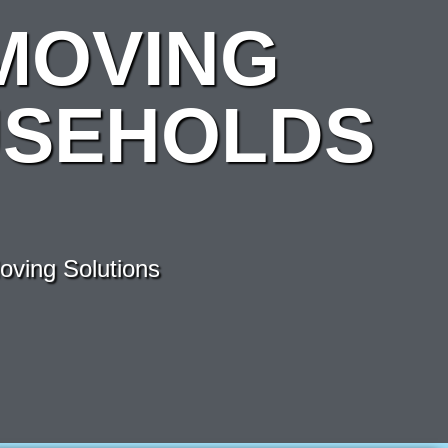
MOVING
USEHOLDS
ving Solutions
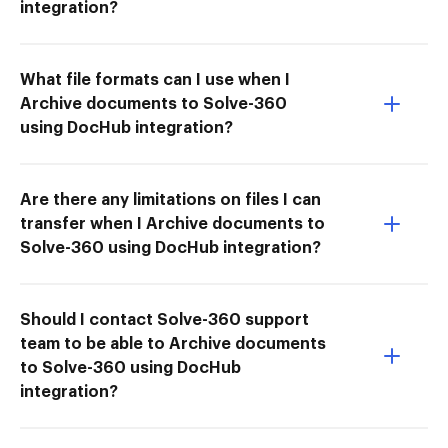
integration?
What file formats can I use when I
Archive documents to Solve-360
using DocHub integration?
Are there any limitations on files I can
transfer when I Archive documents to
Solve-360 using DocHub integration?
Should I contact Solve-360 support
team to be able to Archive documents
to Solve-360 using DocHub
integration?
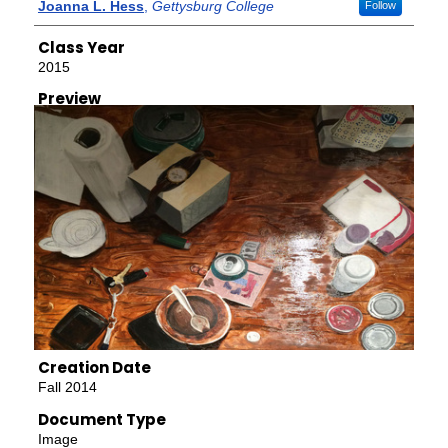
Creator
Joanna L. Hess
,
Gettysburg College
Follow
Class Year
2015
Preview
Creation Date
Fall 2014
Document Type
Image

** ASSIGNMENT **
Scan the records for the word "documents", and copy each line where it is found.

** RESPONSE **
Archive documents to Solve-360
transfer when I Archive documents to
team to be able to Archive documents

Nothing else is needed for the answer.